[Dataset entries]
----------------
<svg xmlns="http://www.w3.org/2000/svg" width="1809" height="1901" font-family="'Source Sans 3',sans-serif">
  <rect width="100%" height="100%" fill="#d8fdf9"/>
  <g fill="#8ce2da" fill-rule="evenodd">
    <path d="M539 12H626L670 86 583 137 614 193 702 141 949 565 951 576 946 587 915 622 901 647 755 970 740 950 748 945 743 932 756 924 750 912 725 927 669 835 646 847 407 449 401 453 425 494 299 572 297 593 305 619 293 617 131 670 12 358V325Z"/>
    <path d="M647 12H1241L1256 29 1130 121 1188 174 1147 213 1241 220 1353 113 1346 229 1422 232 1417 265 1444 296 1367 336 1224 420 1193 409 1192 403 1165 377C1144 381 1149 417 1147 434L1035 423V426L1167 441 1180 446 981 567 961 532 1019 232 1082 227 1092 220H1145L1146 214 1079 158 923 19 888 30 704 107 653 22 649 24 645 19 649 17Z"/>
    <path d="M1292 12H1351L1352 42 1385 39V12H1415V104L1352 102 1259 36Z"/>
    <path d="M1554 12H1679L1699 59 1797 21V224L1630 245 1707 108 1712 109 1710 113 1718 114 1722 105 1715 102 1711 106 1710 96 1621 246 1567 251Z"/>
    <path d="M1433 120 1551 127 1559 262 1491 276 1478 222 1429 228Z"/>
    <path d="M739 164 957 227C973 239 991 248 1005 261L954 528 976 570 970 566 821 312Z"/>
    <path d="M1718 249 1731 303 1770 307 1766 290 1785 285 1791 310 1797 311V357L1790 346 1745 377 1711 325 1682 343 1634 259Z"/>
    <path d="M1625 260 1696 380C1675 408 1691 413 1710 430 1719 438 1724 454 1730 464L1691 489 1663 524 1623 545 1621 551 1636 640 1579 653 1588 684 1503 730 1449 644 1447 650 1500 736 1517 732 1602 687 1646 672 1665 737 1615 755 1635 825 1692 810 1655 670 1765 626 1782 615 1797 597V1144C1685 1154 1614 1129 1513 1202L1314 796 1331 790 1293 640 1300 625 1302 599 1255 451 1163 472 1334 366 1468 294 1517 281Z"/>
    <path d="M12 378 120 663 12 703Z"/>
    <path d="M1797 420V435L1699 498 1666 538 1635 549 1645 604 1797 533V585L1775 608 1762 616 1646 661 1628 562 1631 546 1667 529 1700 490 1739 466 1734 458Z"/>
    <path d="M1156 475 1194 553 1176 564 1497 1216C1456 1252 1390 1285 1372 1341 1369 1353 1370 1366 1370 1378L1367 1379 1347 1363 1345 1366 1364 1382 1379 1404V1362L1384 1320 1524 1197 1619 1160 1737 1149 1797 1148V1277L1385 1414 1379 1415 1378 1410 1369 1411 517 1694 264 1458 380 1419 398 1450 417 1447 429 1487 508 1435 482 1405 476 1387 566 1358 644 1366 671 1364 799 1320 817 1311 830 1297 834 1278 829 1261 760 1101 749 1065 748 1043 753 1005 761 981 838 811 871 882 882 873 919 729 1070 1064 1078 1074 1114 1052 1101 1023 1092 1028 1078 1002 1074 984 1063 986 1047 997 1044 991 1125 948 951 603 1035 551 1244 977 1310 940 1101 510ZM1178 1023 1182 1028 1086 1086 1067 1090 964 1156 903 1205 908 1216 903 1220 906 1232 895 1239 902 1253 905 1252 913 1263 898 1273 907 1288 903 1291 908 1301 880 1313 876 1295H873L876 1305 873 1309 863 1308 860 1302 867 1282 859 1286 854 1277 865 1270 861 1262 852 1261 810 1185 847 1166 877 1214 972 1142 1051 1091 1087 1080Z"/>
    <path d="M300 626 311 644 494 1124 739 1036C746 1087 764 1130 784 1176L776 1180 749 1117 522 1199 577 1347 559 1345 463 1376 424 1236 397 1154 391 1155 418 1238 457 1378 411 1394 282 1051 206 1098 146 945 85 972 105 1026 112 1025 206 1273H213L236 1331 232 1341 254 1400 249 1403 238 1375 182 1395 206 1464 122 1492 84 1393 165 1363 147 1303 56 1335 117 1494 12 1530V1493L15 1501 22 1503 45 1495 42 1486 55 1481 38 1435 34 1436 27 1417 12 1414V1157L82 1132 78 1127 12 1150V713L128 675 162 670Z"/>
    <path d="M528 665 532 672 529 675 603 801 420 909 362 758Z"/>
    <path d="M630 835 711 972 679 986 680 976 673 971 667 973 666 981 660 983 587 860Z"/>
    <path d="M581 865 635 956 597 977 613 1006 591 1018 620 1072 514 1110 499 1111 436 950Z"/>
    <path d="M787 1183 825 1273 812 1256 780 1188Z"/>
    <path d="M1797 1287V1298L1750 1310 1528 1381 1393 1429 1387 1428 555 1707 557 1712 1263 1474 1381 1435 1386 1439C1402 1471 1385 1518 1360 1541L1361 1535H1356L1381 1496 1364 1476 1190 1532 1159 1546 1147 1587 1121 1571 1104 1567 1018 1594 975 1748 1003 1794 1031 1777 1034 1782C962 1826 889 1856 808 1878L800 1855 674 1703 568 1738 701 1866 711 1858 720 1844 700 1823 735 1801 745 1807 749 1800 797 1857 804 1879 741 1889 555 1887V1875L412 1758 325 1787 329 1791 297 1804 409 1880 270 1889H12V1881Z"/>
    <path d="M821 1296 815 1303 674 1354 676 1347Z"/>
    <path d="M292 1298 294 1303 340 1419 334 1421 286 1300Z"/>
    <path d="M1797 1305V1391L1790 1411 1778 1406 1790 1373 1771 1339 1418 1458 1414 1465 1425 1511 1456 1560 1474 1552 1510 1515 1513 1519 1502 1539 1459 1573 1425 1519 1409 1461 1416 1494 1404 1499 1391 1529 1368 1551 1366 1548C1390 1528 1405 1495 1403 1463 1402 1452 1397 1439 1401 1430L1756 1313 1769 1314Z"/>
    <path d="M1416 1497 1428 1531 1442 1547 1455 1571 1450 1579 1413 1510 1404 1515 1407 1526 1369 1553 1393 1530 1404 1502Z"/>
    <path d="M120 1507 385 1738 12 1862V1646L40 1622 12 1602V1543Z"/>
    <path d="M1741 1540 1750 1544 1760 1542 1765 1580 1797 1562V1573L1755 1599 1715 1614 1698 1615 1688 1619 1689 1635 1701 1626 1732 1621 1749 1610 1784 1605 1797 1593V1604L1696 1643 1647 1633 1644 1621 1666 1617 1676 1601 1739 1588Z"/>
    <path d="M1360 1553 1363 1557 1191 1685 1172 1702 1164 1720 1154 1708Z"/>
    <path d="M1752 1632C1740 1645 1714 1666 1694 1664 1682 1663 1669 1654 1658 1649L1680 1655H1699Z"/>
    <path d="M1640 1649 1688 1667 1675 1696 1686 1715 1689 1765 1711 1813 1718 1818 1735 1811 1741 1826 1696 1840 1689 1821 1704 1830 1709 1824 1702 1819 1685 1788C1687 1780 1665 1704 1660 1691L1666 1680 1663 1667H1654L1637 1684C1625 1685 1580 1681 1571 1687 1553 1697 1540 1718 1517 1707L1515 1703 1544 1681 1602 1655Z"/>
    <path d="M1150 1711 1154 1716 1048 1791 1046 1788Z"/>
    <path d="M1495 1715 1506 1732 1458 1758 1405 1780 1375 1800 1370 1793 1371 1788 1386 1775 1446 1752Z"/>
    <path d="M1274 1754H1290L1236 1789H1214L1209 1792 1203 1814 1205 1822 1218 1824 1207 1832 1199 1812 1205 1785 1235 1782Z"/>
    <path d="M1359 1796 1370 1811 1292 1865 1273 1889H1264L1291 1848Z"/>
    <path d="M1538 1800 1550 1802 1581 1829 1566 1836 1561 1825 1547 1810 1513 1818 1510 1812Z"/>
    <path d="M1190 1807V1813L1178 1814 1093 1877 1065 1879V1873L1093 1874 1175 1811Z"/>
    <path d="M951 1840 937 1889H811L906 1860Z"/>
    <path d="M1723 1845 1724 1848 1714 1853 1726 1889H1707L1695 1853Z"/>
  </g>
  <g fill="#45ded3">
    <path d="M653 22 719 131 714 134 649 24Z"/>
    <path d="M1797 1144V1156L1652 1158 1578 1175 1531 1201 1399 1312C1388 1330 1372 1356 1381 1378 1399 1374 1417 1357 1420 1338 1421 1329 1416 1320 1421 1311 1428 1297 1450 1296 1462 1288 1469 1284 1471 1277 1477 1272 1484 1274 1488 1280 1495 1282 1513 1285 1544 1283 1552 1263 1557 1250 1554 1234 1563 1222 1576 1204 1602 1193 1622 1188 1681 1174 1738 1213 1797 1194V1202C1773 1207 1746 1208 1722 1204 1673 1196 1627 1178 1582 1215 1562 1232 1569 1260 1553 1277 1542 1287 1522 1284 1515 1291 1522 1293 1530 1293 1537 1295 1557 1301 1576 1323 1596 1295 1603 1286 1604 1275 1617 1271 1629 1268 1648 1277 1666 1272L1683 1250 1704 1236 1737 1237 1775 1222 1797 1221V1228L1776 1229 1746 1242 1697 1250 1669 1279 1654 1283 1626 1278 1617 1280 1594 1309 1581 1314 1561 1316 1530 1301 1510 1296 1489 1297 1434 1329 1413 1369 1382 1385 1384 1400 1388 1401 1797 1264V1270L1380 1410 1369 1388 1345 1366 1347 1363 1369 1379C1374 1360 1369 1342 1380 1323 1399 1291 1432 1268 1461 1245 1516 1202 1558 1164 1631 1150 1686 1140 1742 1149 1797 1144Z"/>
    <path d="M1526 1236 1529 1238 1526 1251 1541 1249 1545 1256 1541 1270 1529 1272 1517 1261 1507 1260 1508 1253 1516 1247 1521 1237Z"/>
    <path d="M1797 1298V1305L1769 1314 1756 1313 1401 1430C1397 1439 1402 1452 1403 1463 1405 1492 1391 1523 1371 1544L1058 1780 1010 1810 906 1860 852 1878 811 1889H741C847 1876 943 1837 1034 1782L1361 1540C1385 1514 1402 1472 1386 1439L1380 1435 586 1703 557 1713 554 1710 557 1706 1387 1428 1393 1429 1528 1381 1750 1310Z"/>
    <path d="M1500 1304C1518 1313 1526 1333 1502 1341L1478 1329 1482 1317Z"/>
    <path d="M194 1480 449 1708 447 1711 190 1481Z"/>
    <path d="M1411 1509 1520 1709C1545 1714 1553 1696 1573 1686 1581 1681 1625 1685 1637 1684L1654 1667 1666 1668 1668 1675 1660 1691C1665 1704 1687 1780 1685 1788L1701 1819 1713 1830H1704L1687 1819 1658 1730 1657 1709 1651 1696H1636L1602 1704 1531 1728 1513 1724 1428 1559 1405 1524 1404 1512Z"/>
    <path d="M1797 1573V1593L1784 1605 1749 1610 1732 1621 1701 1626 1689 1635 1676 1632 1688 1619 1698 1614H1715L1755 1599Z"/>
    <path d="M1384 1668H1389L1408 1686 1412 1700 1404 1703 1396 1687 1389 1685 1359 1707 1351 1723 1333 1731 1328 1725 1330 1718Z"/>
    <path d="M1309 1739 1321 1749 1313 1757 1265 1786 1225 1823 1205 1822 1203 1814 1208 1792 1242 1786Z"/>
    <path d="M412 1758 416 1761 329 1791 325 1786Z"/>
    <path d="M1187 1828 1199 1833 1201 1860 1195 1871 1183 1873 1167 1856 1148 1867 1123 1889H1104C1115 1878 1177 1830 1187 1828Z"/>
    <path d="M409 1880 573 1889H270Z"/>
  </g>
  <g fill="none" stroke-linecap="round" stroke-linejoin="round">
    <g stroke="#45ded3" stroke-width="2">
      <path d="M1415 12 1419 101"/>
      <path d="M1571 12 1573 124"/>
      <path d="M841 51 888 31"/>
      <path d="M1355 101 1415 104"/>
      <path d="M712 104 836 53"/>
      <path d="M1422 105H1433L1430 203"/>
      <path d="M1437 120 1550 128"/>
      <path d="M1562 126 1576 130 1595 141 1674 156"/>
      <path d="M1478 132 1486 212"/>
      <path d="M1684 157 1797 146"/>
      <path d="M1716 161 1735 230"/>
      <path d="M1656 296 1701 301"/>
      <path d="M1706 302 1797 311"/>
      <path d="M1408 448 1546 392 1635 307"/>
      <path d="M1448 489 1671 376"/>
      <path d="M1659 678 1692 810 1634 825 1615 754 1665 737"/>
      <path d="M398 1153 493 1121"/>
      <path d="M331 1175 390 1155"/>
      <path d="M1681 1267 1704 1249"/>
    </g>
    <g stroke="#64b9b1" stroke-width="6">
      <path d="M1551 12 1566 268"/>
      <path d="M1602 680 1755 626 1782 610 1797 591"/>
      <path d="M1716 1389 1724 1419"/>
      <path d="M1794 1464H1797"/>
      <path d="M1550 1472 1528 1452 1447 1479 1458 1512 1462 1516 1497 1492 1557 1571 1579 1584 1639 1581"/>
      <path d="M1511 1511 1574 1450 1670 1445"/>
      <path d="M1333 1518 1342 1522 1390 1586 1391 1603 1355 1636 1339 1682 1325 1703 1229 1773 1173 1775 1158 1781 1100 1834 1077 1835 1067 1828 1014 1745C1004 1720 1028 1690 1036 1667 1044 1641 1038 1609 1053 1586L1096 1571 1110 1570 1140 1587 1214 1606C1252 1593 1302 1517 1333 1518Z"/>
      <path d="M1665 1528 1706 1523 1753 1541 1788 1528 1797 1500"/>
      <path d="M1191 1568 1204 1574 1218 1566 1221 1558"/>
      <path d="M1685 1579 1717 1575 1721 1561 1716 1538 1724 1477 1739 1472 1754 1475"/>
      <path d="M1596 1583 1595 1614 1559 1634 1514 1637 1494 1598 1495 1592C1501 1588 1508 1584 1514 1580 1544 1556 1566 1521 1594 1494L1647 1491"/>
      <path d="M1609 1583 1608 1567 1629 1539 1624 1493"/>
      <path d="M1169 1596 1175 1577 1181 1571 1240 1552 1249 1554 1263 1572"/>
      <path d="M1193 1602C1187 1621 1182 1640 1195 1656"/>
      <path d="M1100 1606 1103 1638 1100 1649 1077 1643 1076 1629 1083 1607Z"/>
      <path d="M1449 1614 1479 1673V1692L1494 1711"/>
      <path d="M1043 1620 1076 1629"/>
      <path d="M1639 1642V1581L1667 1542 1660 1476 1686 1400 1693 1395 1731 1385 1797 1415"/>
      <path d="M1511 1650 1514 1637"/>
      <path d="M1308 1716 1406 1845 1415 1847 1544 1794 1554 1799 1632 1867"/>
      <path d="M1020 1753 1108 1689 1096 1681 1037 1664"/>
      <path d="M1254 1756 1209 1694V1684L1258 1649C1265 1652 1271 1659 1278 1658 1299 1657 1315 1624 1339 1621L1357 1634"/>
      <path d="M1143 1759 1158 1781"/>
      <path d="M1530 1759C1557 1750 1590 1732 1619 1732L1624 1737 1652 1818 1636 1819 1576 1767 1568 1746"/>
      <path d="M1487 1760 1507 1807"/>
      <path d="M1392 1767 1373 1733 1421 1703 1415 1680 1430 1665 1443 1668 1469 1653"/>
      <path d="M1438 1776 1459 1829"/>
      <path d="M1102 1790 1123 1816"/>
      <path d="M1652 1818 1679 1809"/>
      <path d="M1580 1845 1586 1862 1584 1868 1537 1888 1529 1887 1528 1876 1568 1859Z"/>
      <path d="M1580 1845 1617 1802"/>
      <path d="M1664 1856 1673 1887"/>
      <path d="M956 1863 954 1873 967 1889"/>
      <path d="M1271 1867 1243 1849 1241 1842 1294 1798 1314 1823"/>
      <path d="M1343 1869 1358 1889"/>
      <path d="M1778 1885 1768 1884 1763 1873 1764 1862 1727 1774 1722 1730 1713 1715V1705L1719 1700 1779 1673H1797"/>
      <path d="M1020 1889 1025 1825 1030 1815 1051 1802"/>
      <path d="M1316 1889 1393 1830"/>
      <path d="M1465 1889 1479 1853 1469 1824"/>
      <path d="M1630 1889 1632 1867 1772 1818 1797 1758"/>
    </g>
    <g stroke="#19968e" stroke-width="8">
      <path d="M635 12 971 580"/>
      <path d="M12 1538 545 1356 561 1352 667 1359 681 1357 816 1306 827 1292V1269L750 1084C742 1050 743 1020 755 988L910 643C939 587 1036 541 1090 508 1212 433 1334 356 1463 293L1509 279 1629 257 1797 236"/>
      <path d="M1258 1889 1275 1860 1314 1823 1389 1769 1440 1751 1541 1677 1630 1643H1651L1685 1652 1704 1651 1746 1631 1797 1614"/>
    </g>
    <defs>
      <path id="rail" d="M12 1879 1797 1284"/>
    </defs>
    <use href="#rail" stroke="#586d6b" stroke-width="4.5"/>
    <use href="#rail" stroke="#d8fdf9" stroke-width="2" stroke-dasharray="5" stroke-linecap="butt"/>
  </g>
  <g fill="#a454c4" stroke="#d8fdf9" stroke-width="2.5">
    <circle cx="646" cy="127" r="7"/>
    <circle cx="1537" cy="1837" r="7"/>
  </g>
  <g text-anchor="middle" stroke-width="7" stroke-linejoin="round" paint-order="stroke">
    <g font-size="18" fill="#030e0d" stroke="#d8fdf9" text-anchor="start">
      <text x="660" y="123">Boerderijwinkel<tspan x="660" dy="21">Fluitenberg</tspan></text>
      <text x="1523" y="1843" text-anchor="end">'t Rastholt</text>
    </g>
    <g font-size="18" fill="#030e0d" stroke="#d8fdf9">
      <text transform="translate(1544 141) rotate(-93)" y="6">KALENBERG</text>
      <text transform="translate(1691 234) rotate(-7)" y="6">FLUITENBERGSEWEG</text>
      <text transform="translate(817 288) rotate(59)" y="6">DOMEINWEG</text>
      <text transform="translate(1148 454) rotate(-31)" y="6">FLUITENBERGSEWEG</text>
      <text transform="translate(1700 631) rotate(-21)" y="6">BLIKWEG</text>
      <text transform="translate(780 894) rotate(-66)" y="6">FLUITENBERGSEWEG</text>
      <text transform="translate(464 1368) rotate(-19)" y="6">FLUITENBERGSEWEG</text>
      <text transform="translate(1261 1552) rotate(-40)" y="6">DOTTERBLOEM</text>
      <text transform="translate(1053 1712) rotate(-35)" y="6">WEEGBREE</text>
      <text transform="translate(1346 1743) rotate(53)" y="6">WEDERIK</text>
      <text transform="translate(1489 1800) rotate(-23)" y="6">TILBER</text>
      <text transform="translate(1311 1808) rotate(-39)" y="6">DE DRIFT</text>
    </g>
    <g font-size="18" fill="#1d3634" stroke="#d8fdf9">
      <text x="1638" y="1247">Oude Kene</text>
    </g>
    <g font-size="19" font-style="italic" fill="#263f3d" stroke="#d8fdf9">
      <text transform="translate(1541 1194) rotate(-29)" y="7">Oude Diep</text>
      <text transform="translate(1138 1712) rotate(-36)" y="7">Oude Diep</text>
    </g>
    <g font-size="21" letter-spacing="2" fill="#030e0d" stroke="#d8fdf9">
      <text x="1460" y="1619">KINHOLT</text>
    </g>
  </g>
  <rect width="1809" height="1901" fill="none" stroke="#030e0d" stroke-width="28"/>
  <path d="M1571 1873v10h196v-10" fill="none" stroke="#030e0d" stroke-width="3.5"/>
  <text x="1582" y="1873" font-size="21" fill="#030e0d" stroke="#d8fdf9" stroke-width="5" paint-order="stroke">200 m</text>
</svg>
----------------
Wherever a line in the entries above holds "round", copy that line.

__Answer for the task__
  <g fill="none" stroke-linecap="round" stroke-linejoin="round">
  <g text-anchor="middle" stroke-width="7" stroke-linejoin="round" paint-order="stroke">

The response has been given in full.